Semua menggoda Alinda sedangkan yang digoda malah menampilkan wajah biasa tak ada rona tersipu atau malu. Ia hanya terlihat seperti Alinda yang biasanya.
“Kamu beneran suka sama Alan?” tanyaku kepo.
“Rapi. Dia rapih udah itu aja. Lagian aku suka cowok pinter. Setahu aku nggak ada yang lebih pinter di kelas kecuali Agnes dan aku nggak mungkin suka Agnes karena dia cewek.”
“Yah itu sih mah udah jelas yang lainnya lah.”

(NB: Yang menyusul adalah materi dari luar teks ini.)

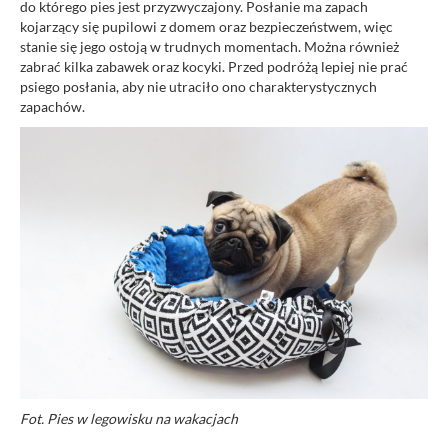
do którego pies jest przyzwyczajony. Posłanie ma zapach
kojarzący się pupilowi z domem oraz bezpieczeństwem, więc
stanie się jego ostoją w trudnych momentach. Można również
zabrać kilka zabawek oraz kocyki. Przed podróżą lepiej nie prać
psiego posłania, aby nie utraciło ono charakterystycznych
zapachów.
Fot. Pies w legowisku na wakacjach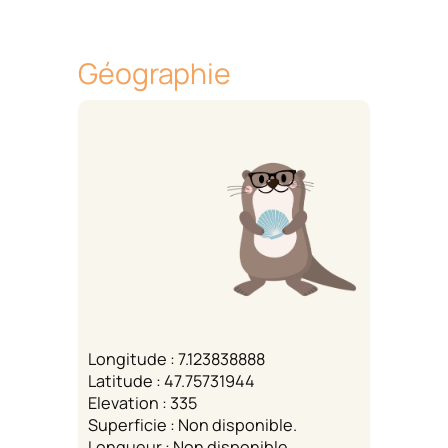
Géographie
Longitude : 7.123838888
Latitude : 47.75731944
Elevation : 335
Superficie : Non disponible.
Longueur : Non disponible.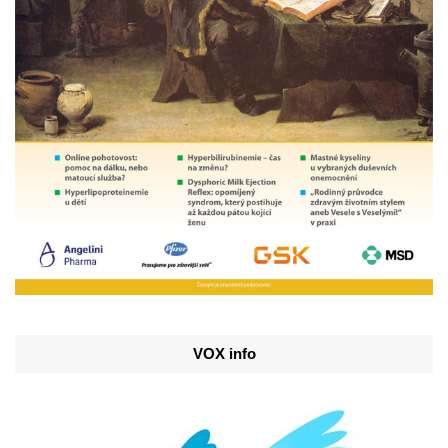
VOX info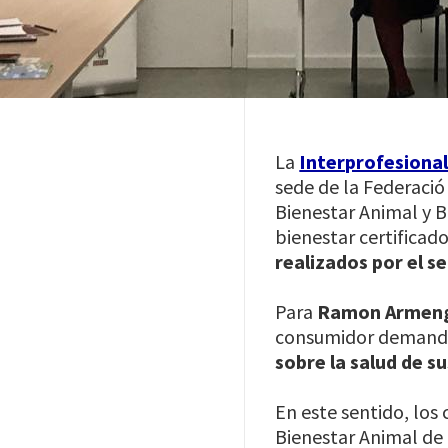
La
Interprofesional
sede de la Federació
Bienestar Animal y 
bienestar certificado
realizados por el s
Para
Ramon Armen
consumidor demanda
sobre la salud de s
En este sentido, lo
Bienestar Animal de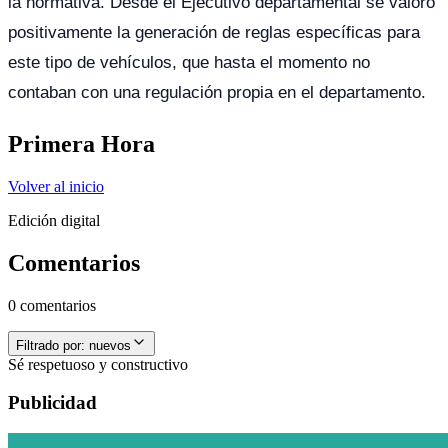
la normativa. Desde el Ejecutivo departamental se valoró
positivamente la generación de reglas específicas para
este tipo de vehículos, que hasta el momento no
contaban con una regulación propia en el departamento.
Primera Hora
Volver al inicio
Edición digital
Comentarios
0 comentarios
Filtrado por:
nuevos
Sé respetuoso y constructivo
Publicidad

“Kamu tahu Er, aku bawel sangat dan banyak orang yang mengeluhkan hal itu apalagi cowok. Aku suka sama cowok yang bisa tahan mendebat omongan aku minimal 15 menit.”
“What? Buat apa?”
“Berarti dia sabar Erik. Dan cocok buat aku.”
“Terus aku nggak cocok?”
Kini aku yang terdiam untung saja hanya Alinda yang masih fokus ke dalam permainan karena teman-teman kami sudah berhamburan kembali ke kursi mereka masing-masing dimana hanya ada aku dan Alinda yang menatapku dengan tatapan yang bisa ku bilang sendu.

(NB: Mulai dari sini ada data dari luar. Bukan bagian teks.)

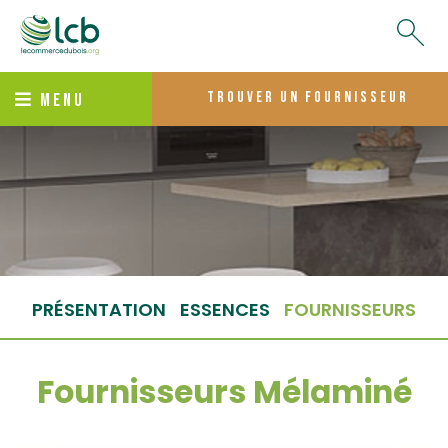
trouver un fournisseur
MENU
PRÉSENTATION
ESSENCES
FOURNISSEURS
Fournisseurs Mélaminé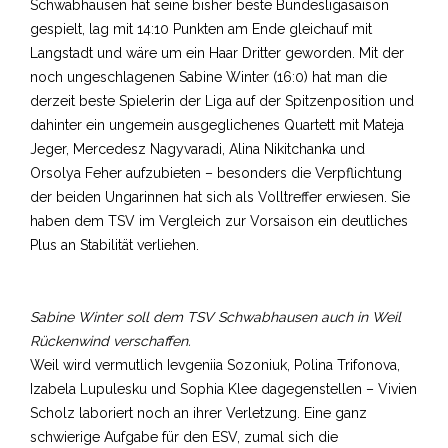
Schwabhausen hat seine bisher beste Bundesligasaison
gespielt, lag mit 14:10 Punkten am Ende gleichauf mit
Langstadt und wäre um ein Haar Dritter geworden. Mit der
noch ungeschlagenen Sabine Winter (16:0) hat man die
derzeit beste Spielerin der Liga auf der Spitzenposition und
dahinter ein ungemein ausgeglichenes Quartett mit Mateja
Jeger, Mercedesz Nagyvaradi, Alina Nikitchanka und
Orsolya Feher aufzubieten – besonders die Verpflichtung
der beiden Ungarinnen hat sich als Volltreffer erwiesen. Sie
haben dem TSV im Vergleich zur Vorsaison ein deutliches
Plus an Stabilität verliehen.
Sabine Winter soll dem TSV Schwabhausen auch in Weil
Rückenwind verschaffen.
Weil wird vermutlich Ievgeniia Sozoniuk, Polina Trifonova,
Izabela Lupulesku und Sophia Klee dagegenstellen – Vivien
Scholz laboriert noch an ihrer Verletzung. Eine ganz
schwierige Aufgabe für den ESV, zumal sich die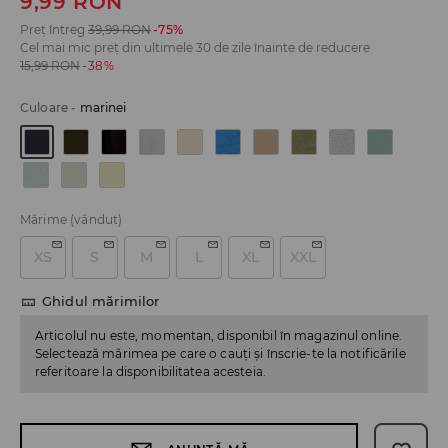
9,99
RON
Preț întreg
39,99
RON
-75%
Cel mai mic preț din ultimele 30 de zile înainte de reducere
15,99
RON
-38%
Culoare
-
marinei
Mărime
(vândut)
XS
S
M
L
XL
XXL
Ghidul mărimilor
Articolul nu este, momentan, disponibil în magazinul online.
Selectează mărimea pe care o cauți și înscrie-te la notificările
referitoare la disponibilitatea acesteia.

Selepas mengikuti kelas Kewirausahaan yang ternyata dibimbing oleh Mr. Kaswan yang sudah ku ceritakan pula kalau Alinda adalah fans garis keras beliau. Sejak tadi aku selalu melihat Alinda yang benar-benar menyimak, mendengarkan, menulis, dan mengabadikan beberapa foto beliau lewat kamera ponselnya. Seketika aku menggelengkan kepala melihat tingkah bocah Alinda. Bukan apa-apa menurutku yah beliau sama saja seperti kebanyakan dosen lainnya yang cakap, berilmu, dan sangat cocok dalam bidang pendidikan namun entah kenapa mata Alinda selalu bersinar melihat Mr. Kaswan menjelaskan apapun.
Dan kini setelah kelas selesai. Kami semua berpencar mengisi perut karena menahan lapar. Ada Alinda yang tersenyum riang sambil berjalan menuju kantin Mamah—panggilan ibu penjaga kantin yang kebetulan kantin bersebrangan dengan kelas kami C6. Alinda membeli air minum kemasan lalu membeli beberapa camilan namun sengaja aku merentangkan kakiku dan sialnya Alinda malah melompat dan berjalan kembali menuju kelas. Menggelengkan kepala heran melihat tingkah gadis kecil itu.
“Kenapa Er?” tanya Silvia yang ku jawab dengan gelengan kepala. “Menurut kamu alasan dia putus sama pacarnya cuma karena LDR?” tanya Silvia lagi yang buatku penasaran.
“Udah mpong. Itu masalah orang lain.” jawabku yang kini memeriksa ponselku dan beberapa chatting masuk dari juniorku serta anggota padus kampus serta ada juga dari mantanku. Yah, kalian boleh bilang aku munafik karena aku masih berhubungan dengan mantan tetapi aku rasa aku mulai bisa berdamai dengan masa lalu.
“Kayaknya Linda bukan orang lain. Kamu setuju kan kalau dia keras kepala, ia juga susah berbaur, ia juga nggak bisa dimarahi apalagi dibentak dan kamu tahu sendiri ia itu....”
“Pundungan?”
Silvia mengangguk setuju dengan pendapatku lalu ia kini memperlihatkan beberapa status twitter Alinda yang sebenarnya pernah kami selidiki semasa KKN tahun lalu.
“Kayaknya kamu harus coba bilang sama dia kalau dia harus banyak berubah. Supaya dia nggak disakitin lagi.”